>> START Provided text

I cook them that long or up to an hour as I’m in it for the really crispy skin. They are still very moist. I don’t remove any fat. I often shake them up in flour and seasoning first.
I usually trim off most of the fat, but when they cook, there is still a good amount of juice and melted fat on the bottom of the baking dish which they sit in while cooking. Perhaps this moisture is what's keeping the skin from getting crisp, but it doesn't sound like anyone else has this issue.
I cook them that long or up to an hour as I’m in it for the really crispy skin. They are still very moist. I don’t remove any fat. I often shake them up in flour and seasoning first.
but do you cook them at 400 degrees? I usually cook them less time and a little lower heat but I have never thought of roasting them in that hot of an oven for that long.
but do you cook them at 400 degrees? I usually cook them less time and a little lower heat but I have never thought of roasting them in that hot of an oven for that long.
375 or 400. Of course, I now know my oven isn’t as hot as I set it, but I don’t know how long that’s been going on.
375 or 400. Of course, I now know my oven isn’t as hot as I set it, but I don’t know how long that’s been going on.
I can buy that. We did do ours a few nights ago at 375 for about 45 minutes, maybe even a few minutes longer as I was waiting for the beans in the insta pot to finish. And guess what? the thighs were great. Too bad the beans never did get completely cooked. I am doing something wrong when I fix my beans. I think I may have figured out what it is. I am going to try again later this week.
I don't understand how anyone eats chicken skin. I remove mine prior to cooking, or if I cook a whole chicken, I remove it after cooking. I had this conversation with a friend recently who said the skin was the best part of his barbecued chicken.

>> END Provided text
>> START Given entries

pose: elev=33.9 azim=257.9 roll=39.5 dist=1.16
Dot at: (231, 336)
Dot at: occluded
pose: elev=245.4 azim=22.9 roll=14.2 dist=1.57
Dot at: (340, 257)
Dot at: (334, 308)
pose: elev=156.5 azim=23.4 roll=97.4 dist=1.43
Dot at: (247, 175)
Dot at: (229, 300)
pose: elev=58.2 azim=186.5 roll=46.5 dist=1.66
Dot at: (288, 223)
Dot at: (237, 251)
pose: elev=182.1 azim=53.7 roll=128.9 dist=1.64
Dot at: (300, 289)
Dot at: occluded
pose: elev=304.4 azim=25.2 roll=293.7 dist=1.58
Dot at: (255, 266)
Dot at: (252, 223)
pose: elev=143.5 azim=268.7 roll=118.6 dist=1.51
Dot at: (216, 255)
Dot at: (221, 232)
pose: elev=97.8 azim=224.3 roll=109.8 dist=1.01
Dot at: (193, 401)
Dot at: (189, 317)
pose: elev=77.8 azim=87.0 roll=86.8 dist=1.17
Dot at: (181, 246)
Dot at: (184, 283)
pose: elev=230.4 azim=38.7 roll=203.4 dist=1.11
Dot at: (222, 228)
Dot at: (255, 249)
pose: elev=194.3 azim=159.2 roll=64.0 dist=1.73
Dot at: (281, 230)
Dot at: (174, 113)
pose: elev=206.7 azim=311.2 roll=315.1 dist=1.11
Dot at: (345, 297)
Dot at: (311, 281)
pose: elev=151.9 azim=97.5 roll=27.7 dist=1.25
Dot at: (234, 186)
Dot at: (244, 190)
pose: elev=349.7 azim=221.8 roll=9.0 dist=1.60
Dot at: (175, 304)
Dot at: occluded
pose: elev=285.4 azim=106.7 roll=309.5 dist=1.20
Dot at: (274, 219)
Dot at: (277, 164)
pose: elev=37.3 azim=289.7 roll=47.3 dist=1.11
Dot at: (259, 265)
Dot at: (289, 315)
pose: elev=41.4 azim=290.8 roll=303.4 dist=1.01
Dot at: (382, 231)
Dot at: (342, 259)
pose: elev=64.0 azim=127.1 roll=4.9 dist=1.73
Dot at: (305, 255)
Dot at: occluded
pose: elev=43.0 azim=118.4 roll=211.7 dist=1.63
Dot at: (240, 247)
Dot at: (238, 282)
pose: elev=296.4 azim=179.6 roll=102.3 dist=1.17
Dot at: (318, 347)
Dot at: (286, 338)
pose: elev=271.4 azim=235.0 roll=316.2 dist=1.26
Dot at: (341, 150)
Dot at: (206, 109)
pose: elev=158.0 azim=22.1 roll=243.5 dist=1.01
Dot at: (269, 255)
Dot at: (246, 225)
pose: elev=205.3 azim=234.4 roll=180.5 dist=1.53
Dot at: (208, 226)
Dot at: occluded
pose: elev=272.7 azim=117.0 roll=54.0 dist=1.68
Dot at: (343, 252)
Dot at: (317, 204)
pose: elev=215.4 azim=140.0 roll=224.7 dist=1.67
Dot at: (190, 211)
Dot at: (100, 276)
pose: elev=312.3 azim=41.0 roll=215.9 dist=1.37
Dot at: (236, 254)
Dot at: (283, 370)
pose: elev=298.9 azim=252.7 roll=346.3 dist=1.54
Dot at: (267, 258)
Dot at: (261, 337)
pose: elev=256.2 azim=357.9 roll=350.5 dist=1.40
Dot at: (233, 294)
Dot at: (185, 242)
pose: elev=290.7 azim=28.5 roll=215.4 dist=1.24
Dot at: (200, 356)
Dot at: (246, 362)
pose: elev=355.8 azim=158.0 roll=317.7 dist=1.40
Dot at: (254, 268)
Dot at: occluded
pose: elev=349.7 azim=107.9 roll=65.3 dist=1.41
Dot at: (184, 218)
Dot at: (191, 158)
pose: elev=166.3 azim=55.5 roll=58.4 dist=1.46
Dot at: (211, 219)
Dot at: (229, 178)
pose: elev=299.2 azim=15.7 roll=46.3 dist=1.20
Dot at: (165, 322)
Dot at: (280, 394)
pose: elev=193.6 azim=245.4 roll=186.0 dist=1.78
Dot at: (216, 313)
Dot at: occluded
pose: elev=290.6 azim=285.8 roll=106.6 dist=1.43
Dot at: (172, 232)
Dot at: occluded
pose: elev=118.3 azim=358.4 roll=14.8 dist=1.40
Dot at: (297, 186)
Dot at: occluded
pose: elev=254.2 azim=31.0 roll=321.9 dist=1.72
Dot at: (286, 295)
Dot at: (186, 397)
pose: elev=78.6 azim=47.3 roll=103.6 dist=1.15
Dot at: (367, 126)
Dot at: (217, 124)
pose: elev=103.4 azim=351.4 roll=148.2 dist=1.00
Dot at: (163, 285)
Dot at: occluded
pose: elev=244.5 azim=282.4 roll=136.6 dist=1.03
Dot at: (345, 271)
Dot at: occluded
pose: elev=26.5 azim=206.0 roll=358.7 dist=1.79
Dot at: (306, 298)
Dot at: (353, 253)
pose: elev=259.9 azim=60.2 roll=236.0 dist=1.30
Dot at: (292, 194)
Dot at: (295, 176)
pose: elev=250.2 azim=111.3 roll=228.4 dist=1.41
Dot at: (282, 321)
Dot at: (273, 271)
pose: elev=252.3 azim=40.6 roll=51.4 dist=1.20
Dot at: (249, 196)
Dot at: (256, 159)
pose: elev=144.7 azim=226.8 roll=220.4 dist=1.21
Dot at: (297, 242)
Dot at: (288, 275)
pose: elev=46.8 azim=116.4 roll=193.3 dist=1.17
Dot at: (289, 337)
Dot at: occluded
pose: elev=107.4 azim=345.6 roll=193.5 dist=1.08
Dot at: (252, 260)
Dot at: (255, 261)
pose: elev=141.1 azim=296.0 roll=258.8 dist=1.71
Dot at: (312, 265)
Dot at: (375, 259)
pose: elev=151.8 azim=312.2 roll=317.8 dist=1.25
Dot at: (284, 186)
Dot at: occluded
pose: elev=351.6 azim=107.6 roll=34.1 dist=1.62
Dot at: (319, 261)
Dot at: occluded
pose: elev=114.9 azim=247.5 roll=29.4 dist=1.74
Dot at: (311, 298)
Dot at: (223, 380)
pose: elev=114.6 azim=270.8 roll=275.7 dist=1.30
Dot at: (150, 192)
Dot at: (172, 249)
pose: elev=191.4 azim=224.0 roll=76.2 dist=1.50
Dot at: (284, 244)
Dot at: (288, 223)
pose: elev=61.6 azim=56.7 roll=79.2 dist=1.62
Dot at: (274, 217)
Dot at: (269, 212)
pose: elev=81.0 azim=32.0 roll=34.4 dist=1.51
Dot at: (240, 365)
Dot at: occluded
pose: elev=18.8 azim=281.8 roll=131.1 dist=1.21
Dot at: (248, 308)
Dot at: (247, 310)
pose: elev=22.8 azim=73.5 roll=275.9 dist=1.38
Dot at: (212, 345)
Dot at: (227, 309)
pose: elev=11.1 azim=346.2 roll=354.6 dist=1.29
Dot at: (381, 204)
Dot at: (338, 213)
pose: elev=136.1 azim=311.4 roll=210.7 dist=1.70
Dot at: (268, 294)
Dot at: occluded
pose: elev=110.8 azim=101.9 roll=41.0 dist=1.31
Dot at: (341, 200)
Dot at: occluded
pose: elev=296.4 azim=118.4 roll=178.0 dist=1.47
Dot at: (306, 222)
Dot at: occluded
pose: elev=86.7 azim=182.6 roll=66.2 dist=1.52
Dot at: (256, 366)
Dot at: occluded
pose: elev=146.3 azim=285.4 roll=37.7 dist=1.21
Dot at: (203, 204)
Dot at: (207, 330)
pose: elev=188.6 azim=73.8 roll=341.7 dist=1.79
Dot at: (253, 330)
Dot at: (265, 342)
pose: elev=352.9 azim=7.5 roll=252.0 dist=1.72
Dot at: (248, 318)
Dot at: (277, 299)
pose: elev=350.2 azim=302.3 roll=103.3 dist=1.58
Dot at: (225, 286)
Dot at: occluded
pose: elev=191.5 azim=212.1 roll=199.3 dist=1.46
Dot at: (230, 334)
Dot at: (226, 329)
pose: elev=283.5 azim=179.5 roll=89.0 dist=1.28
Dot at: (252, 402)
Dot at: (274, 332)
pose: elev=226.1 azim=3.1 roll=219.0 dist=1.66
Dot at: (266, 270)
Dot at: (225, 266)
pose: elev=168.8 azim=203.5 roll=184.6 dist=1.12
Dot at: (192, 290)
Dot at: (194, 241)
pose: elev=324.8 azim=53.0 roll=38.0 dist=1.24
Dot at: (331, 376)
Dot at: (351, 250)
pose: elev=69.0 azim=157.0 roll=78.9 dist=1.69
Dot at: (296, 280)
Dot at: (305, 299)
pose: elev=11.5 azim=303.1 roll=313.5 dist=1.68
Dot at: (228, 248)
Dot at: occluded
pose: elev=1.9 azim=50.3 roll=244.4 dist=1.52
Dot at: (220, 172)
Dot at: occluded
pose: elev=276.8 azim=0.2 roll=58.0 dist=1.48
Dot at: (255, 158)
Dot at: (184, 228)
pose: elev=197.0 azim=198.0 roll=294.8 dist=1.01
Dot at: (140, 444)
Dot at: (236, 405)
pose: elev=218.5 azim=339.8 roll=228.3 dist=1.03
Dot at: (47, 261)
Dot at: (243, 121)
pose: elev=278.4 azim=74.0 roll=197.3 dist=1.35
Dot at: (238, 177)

>> END Given entries

Problem to work on →
Return everything from "I don't understand" down to "his barbecued chicken." in the chicken thigh discussion, copied word for word. The records have no connection to the chicken thigh discussion.

Exercise output →
I don't understand how anyone eats chicken skin. I remove mine prior to cooking, or if I cook a whole chicken, I remove it after cooking. I had this conversation with a friend recently who said the skin was the best part of his barbecued chicken.